Stored dataset items:
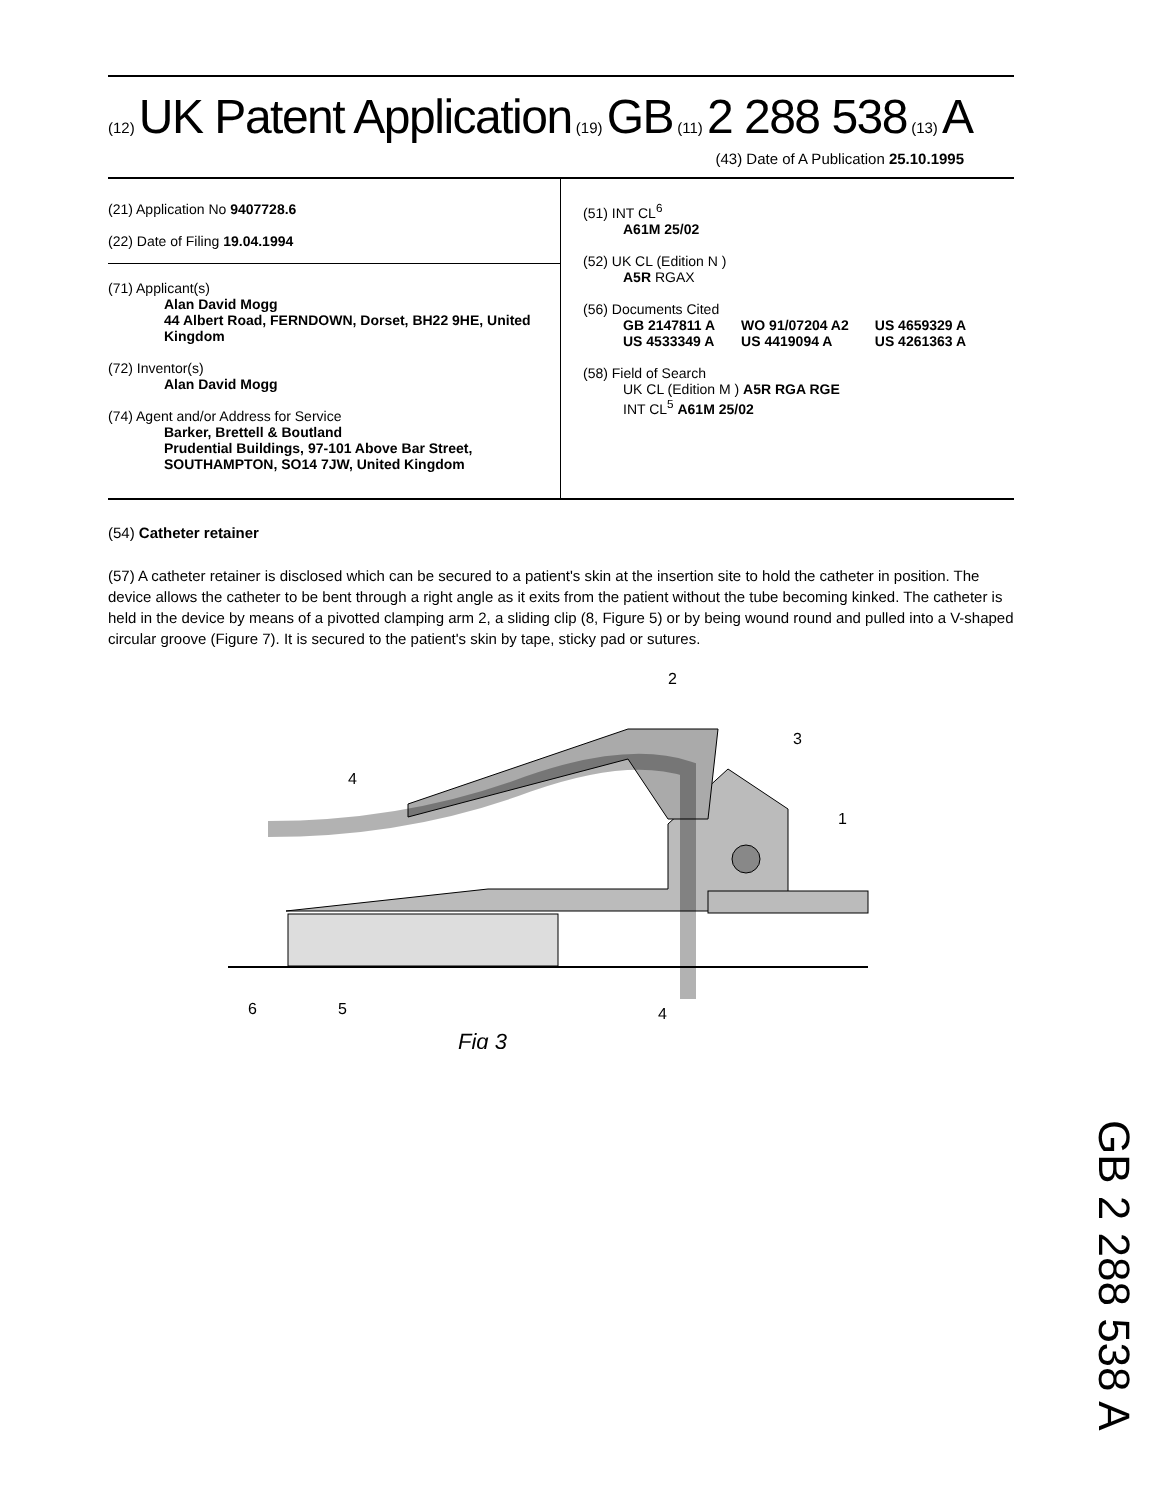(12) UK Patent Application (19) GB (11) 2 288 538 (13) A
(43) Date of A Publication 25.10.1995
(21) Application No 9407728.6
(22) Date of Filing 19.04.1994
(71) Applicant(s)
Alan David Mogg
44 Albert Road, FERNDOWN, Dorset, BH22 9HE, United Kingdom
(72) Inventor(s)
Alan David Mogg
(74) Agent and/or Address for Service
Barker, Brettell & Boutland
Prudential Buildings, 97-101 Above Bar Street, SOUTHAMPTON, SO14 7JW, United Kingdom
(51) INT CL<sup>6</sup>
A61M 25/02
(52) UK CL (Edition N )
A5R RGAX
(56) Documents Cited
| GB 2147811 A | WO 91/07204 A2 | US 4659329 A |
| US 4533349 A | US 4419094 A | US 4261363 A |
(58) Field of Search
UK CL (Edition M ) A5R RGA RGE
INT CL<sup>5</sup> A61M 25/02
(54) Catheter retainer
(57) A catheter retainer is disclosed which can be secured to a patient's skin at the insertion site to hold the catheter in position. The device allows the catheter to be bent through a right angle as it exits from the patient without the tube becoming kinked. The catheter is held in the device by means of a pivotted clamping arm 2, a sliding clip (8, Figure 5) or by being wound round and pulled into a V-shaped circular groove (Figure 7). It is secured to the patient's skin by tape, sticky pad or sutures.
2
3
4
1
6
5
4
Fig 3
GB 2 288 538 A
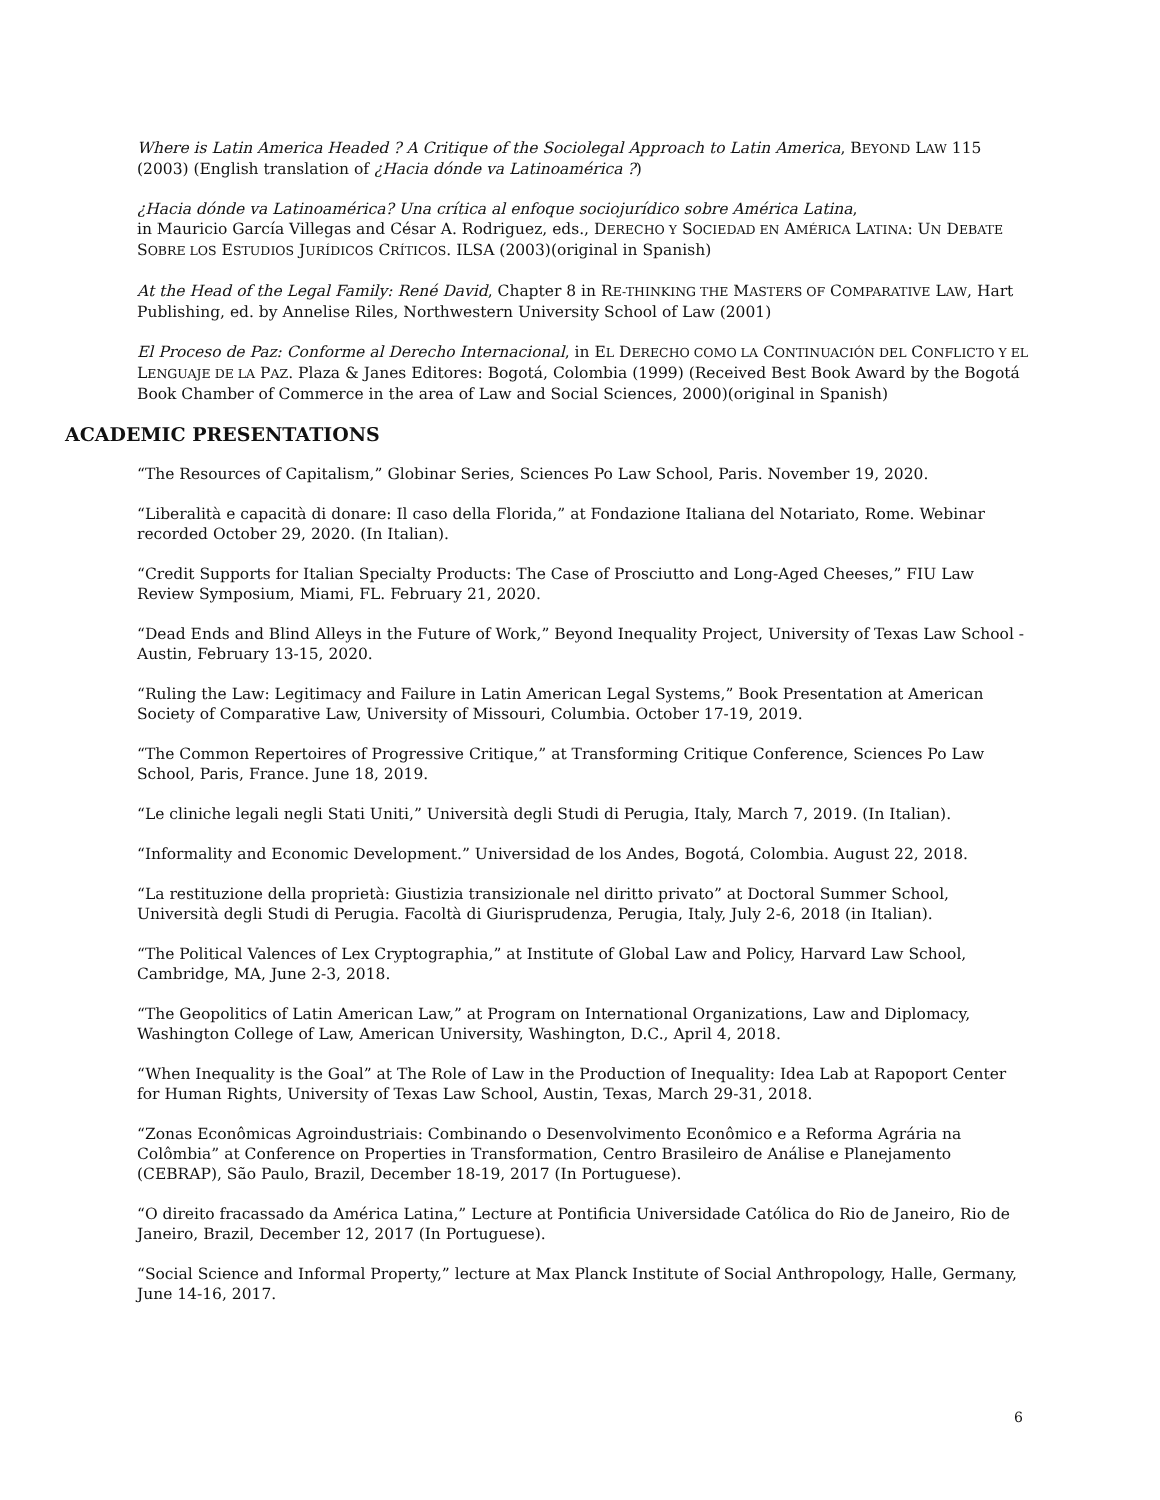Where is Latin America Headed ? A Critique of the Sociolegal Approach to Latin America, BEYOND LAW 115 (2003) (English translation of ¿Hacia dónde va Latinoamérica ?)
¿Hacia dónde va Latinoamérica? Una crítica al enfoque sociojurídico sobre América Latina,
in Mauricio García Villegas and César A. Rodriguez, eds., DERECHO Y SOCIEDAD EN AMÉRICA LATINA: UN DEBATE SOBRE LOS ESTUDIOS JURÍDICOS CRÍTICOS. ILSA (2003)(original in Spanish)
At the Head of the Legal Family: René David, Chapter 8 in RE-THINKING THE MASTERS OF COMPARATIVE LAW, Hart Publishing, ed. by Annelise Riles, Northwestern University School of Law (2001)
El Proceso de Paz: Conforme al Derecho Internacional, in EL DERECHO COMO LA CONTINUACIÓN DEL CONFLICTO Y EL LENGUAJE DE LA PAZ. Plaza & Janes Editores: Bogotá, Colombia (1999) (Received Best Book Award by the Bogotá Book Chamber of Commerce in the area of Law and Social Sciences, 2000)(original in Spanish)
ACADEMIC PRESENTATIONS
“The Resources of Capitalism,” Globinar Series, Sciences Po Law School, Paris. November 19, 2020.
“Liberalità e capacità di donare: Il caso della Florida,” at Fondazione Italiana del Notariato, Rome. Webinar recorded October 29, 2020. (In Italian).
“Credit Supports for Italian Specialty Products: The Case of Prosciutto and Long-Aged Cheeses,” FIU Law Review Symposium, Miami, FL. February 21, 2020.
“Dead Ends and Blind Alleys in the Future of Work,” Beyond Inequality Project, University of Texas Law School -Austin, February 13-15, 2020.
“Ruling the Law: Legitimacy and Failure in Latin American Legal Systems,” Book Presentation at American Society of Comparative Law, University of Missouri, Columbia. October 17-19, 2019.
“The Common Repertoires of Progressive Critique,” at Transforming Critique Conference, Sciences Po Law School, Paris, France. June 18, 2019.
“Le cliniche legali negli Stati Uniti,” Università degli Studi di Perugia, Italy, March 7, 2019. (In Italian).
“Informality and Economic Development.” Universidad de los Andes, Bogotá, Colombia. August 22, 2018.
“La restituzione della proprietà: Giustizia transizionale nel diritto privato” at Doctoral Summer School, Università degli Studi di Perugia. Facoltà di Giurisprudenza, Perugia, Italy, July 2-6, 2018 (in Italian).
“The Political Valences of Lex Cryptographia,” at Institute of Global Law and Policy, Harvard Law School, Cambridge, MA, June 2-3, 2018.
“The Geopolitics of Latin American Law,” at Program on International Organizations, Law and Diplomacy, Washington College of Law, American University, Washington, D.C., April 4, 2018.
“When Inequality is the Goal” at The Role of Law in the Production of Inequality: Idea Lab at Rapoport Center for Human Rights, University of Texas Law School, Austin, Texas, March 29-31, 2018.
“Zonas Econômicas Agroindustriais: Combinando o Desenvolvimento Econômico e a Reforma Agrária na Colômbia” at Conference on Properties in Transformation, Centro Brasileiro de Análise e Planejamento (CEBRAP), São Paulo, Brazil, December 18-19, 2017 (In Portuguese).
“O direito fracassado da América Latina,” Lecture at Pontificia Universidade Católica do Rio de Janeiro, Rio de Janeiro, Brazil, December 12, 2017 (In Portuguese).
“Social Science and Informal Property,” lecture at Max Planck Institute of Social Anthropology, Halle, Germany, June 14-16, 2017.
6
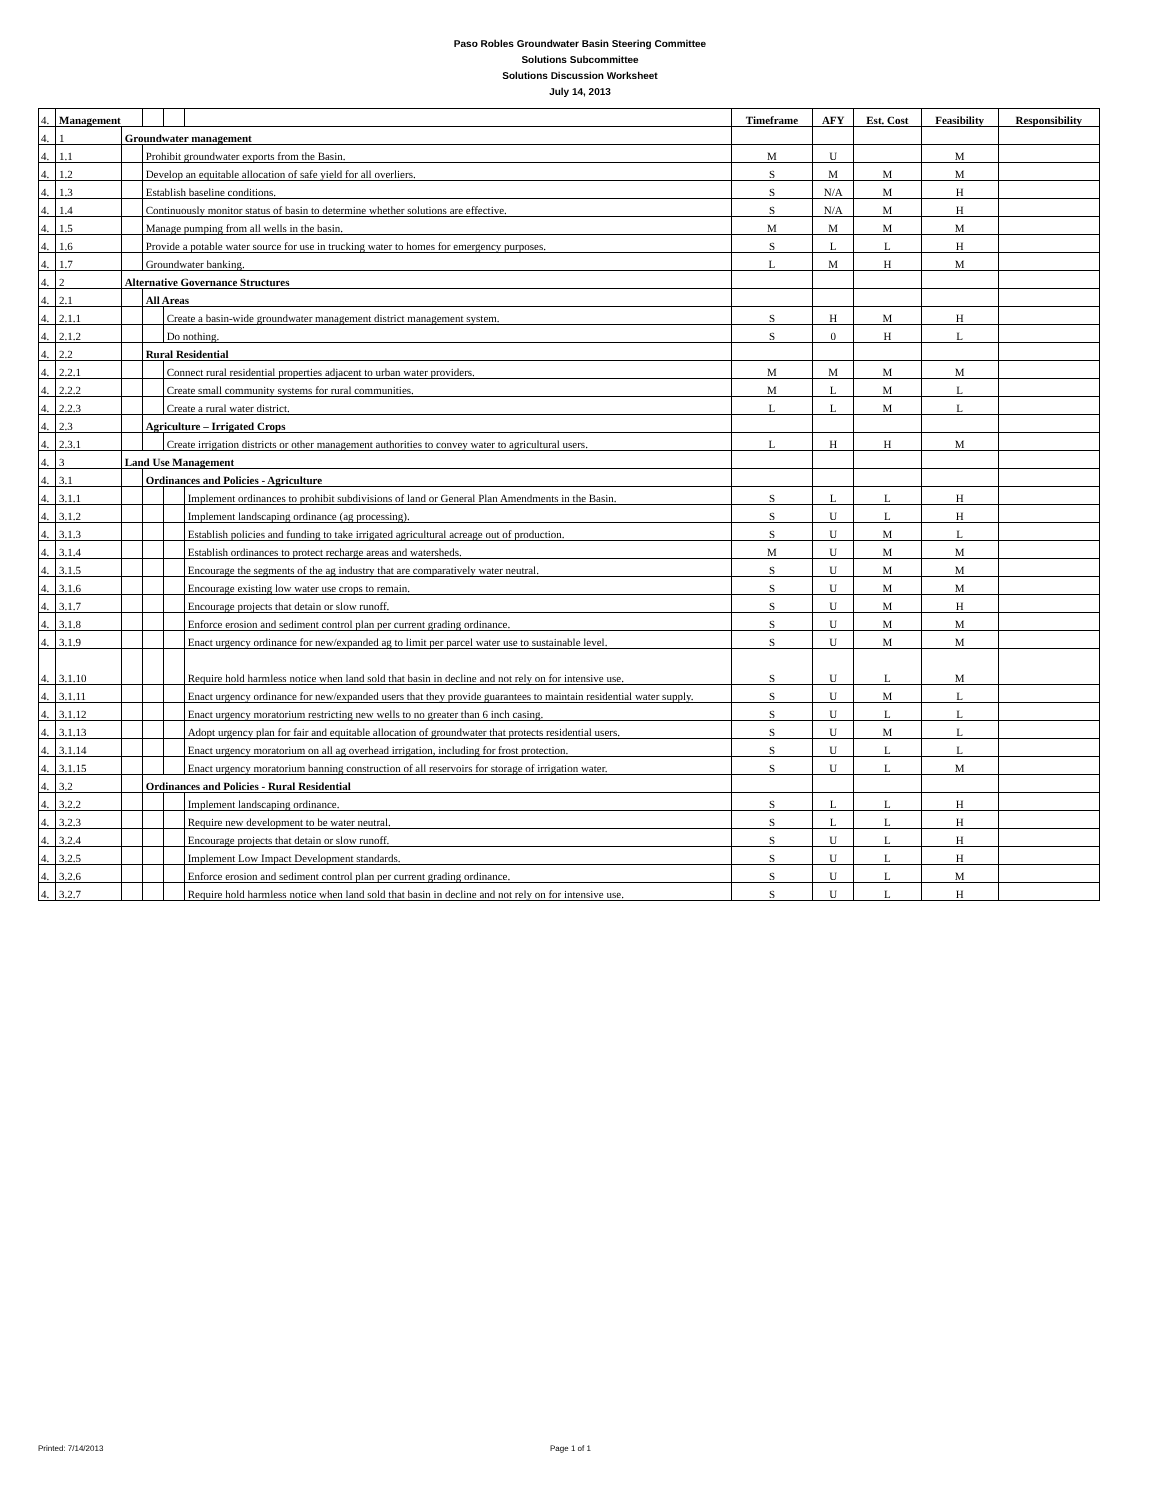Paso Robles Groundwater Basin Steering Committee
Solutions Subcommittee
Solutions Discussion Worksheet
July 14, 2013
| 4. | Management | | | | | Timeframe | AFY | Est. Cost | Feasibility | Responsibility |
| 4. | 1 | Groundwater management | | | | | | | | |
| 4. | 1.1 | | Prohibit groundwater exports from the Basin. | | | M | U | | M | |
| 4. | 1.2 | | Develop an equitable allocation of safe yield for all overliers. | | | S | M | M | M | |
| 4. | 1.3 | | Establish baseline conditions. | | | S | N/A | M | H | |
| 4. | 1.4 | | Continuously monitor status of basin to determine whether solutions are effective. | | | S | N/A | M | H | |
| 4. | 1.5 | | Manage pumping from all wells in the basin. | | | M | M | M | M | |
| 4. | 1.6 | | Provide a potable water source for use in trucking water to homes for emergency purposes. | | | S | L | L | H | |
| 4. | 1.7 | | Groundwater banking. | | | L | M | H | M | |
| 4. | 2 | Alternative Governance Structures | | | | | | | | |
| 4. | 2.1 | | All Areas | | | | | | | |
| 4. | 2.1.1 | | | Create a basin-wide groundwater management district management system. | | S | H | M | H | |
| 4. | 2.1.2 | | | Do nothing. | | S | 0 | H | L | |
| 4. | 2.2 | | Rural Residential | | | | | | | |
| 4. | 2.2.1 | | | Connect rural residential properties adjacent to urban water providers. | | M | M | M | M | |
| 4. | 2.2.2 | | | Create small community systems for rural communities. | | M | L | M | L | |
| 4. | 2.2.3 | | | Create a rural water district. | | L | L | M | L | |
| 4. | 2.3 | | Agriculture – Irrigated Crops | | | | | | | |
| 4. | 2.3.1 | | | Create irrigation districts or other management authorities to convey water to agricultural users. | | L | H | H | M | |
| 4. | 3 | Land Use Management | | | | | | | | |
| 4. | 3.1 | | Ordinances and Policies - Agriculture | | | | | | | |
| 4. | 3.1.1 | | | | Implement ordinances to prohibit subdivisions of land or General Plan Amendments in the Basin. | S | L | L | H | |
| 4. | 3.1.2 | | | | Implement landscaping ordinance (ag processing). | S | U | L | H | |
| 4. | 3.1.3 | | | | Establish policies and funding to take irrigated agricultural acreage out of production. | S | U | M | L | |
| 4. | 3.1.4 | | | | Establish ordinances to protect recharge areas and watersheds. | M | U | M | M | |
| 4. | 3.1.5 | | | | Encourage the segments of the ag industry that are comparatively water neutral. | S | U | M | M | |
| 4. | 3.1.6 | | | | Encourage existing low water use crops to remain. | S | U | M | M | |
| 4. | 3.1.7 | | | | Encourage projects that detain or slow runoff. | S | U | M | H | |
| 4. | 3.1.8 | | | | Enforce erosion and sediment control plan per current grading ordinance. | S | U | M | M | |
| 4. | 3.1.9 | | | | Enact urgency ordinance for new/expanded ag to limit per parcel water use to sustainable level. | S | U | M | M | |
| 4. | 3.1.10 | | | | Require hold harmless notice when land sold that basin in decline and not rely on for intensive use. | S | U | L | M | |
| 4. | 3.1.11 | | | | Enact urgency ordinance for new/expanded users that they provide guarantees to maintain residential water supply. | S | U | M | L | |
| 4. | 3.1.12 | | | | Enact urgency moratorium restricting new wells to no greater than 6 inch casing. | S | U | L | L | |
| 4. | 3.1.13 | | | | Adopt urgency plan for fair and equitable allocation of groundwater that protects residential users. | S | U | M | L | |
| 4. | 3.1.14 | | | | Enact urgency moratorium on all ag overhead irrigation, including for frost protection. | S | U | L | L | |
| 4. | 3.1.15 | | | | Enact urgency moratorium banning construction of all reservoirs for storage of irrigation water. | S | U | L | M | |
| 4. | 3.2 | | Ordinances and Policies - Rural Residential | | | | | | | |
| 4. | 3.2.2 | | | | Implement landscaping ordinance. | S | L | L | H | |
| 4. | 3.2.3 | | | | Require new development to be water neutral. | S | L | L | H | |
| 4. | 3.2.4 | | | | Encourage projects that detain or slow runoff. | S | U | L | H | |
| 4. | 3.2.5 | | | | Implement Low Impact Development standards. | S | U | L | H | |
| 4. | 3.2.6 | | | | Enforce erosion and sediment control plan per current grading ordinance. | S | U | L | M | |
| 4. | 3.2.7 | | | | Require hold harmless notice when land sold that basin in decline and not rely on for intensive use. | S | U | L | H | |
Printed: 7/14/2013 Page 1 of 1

> [Task directions]:
Lines to set down from above: the line with "in Mauricio García", the line with "November 19, 2020.", and every line between, each exactly as written.

> [Answer]:
in Mauricio García Villegas and César A. Rodriguez, eds., DERECHO Y SOCIEDAD EN AMÉRICA LATINA: UN DEBATE SOBRE LOS ESTUDIOS JURÍDICOS CRÍTICOS. ILSA (2003)(original in Spanish)
At the Head of the Legal Family: René David, Chapter 8 in RE-THINKING THE MASTERS OF COMPARATIVE LAW, Hart Publishing, ed. by Annelise Riles, Northwestern University School of Law (2001)
El Proceso de Paz: Conforme al Derecho Internacional, in EL DERECHO COMO LA CONTINUACIÓN DEL CONFLICTO Y EL LENGUAJE DE LA PAZ. Plaza & Janes Editores: Bogotá, Colombia (1999) (Received Best Book Award by the Bogotá Book Chamber of Commerce in the area of Law and Social Sciences, 2000)(original in Spanish)
ACADEMIC PRESENTATIONS
“The Resources of Capitalism,” Globinar Series, Sciences Po Law School, Paris. November 19, 2020.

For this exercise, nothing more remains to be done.